### PROBLEM REQUIREMENTS
Rewrite the data below with "Leave a Reply" changed to "Write a Reply" and leave everything else unchanged.

*** DATASET RECORDS ***

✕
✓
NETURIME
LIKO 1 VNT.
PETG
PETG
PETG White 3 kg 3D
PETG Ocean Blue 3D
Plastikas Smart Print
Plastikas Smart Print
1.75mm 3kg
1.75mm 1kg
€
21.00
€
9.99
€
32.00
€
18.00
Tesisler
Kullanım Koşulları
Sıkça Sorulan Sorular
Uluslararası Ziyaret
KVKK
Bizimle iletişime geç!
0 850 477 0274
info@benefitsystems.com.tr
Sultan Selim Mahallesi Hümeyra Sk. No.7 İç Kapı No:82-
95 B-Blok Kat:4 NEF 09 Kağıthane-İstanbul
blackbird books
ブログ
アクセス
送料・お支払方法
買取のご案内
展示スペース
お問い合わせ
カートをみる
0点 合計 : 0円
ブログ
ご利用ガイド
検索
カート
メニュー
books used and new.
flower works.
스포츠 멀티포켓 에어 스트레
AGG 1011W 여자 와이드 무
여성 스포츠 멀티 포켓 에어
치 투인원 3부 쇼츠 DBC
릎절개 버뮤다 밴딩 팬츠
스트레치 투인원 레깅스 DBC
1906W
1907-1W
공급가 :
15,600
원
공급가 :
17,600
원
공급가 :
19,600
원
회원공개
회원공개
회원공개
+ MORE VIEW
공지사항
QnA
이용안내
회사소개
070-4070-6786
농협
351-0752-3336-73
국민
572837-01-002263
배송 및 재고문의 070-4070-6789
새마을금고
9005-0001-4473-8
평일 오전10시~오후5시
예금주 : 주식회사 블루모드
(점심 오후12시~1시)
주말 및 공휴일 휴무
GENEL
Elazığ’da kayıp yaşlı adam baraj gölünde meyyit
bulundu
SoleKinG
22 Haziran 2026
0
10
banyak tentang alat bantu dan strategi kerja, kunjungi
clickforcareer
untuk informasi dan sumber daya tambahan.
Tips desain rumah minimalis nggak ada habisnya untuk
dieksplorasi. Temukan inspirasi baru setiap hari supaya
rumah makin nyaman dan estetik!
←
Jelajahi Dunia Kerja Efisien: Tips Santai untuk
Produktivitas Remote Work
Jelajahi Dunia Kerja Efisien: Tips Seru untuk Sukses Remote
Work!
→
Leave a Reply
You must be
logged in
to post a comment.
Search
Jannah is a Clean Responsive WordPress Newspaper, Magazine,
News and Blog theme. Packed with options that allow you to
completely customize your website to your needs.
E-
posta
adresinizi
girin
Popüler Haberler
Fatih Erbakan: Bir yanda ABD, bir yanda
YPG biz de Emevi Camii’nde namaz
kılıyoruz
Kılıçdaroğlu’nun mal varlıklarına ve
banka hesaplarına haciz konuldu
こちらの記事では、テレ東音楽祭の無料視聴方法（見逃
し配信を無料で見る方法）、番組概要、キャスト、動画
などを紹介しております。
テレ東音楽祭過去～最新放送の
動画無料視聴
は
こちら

*** End of DATASET RECORDS ***

### RESULT BELOW
✕
✓
NETURIME
LIKO 1 VNT.
PETG
PETG
PETG White 3 kg 3D
PETG Ocean Blue 3D
Plastikas Smart Print
Plastikas Smart Print
1.75mm 3kg
1.75mm 1kg
€
21.00
€
9.99
€
32.00
€
18.00
Tesisler
Kullanım Koşulları
Sıkça Sorulan Sorular
Uluslararası Ziyaret
KVKK
Bizimle iletişime geç!
0 850 477 0274
info@benefitsystems.com.tr
Sultan Selim Mahallesi Hümeyra Sk. No.7 İç Kapı No:82-
95 B-Blok Kat:4 NEF 09 Kağıthane-İstanbul
blackbird books
ブログ
アクセス
送料・お支払方法
買取のご案内
展示スペース
お問い合わせ
カートをみる
0点 合計 : 0円
ブログ
ご利用ガイド
検索
カート
メニュー
books used and new.
flower works.
스포츠 멀티포켓 에어 스트레
AGG 1011W 여자 와이드 무
여성 스포츠 멀티 포켓 에어
치 투인원 3부 쇼츠 DBC
릎절개 버뮤다 밴딩 팬츠
스트레치 투인원 레깅스 DBC
1906W
1907-1W
공급가 :
15,600
원
공급가 :
17,600
원
공급가 :
19,600
원
회원공개
회원공개
회원공개
+ MORE VIEW
공지사항
QnA
이용안내
회사소개
070-4070-6786
농협
351-0752-3336-73
국민
572837-01-002263
배송 및 재고문의 070-4070-6789
새마을금고
9005-0001-4473-8
평일 오전10시~오후5시
예금주 : 주식회사 블루모드
(점심 오후12시~1시)
주말 및 공휴일 휴무
GENEL
Elazığ’da kayıp yaşlı adam baraj gölünde meyyit
bulundu
SoleKinG
22 Haziran 2026
0
10
banyak tentang alat bantu dan strategi kerja, kunjungi
clickforcareer
untuk informasi dan sumber daya tambahan.
Tips desain rumah minimalis nggak ada habisnya untuk
dieksplorasi. Temukan inspirasi baru setiap hari supaya
rumah makin nyaman dan estetik!
←
Jelajahi Dunia Kerja Efisien: Tips Santai untuk
Produktivitas Remote Work
Jelajahi Dunia Kerja Efisien: Tips Seru untuk Sukses Remote
Work!
→
Write a Reply
You must be
logged in
to post a comment.
Search
Jannah is a Clean Responsive WordPress Newspaper, Magazine,
News and Blog theme. Packed with options that allow you to
completely customize your website to your needs.
E-
posta
adresinizi
girin
Popüler Haberler
Fatih Erbakan: Bir yanda ABD, bir yanda
YPG biz de Emevi Camii’nde namaz
kılıyoruz
Kılıçdaroğlu’nun mal varlıklarına ve
banka hesaplarına haciz konuldu
こちらの記事では、テレ東音楽祭の無料視聴方法（見逃
し配信を無料で見る方法）、番組概要、キャスト、動画
などを紹介しております。
テレ東音楽祭過去～最新放送の
動画無料視聴
は
こちら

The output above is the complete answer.